**Brief**
Search the entries for lines that contain the word "Footswitch", and report each one found.

**Data section**
········

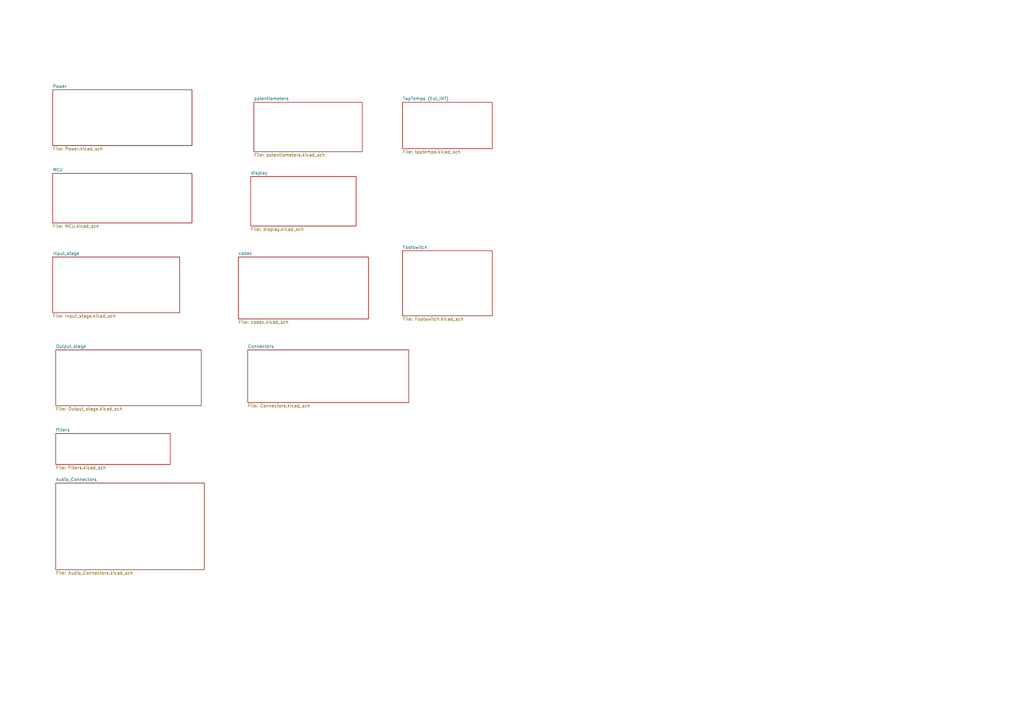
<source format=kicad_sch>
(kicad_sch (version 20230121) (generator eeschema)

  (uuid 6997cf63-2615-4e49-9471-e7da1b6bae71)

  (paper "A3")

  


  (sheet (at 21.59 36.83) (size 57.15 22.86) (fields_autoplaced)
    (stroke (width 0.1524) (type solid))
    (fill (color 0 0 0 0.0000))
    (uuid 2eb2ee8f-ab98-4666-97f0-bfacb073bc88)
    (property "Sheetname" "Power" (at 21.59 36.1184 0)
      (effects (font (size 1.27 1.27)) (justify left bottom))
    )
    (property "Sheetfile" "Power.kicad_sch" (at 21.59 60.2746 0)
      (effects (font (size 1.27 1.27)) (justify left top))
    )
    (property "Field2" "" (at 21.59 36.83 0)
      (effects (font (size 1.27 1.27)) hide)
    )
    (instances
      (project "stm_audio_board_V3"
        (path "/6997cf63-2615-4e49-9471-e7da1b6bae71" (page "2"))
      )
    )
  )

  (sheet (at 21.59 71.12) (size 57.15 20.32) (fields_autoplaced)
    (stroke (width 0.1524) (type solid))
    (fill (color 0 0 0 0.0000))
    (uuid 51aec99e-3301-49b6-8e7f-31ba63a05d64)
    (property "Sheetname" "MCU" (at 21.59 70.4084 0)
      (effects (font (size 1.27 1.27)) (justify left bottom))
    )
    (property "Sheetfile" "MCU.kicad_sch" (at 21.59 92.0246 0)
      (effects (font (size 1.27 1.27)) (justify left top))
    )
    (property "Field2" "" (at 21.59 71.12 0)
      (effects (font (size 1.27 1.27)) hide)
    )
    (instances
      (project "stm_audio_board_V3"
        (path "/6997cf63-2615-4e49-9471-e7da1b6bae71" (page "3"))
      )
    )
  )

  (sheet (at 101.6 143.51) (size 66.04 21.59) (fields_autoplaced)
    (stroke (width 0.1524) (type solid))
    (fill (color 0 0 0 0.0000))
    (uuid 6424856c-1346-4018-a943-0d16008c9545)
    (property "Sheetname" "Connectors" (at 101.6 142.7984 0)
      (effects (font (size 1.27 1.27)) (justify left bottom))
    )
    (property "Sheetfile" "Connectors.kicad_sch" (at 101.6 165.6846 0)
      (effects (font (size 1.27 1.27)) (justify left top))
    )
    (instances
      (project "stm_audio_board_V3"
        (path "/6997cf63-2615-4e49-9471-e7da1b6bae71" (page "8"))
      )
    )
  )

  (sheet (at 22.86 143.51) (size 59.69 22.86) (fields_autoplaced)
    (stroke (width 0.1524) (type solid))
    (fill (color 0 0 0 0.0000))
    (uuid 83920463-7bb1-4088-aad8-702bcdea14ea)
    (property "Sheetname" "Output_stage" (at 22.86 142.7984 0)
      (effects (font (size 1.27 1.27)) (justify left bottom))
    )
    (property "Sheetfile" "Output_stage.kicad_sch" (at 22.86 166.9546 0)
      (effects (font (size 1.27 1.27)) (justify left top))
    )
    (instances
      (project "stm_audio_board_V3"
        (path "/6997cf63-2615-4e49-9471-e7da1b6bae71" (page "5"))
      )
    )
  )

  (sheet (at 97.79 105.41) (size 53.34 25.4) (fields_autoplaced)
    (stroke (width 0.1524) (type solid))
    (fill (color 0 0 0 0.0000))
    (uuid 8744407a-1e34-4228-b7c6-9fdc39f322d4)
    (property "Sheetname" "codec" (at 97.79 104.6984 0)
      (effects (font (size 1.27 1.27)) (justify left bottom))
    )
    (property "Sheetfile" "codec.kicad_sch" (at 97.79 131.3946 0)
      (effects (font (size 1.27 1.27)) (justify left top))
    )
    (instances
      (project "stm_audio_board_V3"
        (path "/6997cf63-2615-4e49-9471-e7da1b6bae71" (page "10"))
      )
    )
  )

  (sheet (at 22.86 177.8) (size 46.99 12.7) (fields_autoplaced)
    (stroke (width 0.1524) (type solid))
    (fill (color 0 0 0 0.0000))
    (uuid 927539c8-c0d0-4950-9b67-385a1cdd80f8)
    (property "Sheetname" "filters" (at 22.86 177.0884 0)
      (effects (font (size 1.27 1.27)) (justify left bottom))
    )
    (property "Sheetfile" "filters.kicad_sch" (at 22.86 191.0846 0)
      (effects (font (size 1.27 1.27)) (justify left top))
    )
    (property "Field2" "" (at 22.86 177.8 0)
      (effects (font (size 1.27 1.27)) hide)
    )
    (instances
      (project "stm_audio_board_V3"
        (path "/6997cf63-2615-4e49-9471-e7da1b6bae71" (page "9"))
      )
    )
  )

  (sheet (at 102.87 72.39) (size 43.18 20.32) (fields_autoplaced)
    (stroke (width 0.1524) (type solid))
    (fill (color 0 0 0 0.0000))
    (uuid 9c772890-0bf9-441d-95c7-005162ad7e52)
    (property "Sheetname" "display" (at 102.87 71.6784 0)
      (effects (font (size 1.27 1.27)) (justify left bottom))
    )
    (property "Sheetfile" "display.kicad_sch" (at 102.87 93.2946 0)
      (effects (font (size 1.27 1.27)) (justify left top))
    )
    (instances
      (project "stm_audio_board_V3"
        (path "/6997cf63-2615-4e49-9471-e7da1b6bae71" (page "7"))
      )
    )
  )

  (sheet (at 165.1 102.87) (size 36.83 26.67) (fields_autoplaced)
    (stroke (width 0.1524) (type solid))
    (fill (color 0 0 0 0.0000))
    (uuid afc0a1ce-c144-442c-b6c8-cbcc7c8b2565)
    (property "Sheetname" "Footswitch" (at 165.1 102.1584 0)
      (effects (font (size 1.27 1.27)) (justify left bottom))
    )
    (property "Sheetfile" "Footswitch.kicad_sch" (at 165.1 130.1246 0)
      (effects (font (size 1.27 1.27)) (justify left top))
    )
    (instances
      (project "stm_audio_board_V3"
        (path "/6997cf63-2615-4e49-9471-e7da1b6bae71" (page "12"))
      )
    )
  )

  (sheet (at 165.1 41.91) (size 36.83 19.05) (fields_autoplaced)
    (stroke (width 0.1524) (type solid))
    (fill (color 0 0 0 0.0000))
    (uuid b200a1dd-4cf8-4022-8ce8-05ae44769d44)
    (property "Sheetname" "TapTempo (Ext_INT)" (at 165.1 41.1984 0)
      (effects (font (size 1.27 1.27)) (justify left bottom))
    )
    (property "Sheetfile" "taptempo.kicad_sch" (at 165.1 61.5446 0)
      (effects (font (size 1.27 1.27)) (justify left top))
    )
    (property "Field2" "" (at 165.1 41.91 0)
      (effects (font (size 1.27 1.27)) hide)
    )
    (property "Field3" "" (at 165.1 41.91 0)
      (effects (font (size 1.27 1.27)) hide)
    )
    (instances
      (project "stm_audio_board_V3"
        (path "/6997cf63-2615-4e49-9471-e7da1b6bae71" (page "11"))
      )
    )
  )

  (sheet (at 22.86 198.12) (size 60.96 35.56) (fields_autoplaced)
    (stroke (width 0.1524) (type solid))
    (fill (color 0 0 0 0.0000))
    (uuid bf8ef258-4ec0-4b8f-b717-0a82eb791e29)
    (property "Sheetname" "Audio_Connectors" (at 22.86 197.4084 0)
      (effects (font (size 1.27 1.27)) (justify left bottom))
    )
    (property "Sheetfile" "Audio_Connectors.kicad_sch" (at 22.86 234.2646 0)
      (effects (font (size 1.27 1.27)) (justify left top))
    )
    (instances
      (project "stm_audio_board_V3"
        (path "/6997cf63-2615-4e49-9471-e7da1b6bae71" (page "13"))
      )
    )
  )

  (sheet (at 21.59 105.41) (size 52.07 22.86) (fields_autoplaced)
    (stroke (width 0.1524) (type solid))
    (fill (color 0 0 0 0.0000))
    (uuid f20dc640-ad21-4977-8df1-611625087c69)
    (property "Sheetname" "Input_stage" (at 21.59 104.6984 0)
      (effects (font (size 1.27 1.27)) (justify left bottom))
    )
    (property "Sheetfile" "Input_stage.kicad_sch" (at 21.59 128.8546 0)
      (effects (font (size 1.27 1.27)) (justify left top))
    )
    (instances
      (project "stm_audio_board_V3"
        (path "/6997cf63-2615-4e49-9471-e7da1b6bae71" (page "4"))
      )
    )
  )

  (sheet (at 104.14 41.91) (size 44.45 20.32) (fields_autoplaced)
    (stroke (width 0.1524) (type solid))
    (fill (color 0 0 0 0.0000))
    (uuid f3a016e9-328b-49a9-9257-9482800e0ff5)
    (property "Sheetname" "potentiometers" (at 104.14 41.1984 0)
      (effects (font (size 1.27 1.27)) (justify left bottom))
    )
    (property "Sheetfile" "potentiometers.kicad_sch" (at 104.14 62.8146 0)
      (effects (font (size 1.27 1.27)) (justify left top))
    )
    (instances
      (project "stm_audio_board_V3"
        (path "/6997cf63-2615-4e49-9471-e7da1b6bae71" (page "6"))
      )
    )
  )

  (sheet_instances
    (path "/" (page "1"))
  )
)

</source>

········

**Completed task**
    (property "Sheetname" "Footswitch" (at 165.1 102.1584 0)
    (property "Sheetfile" "Footswitch.kicad_sch" (at 165.1 130.1246 0)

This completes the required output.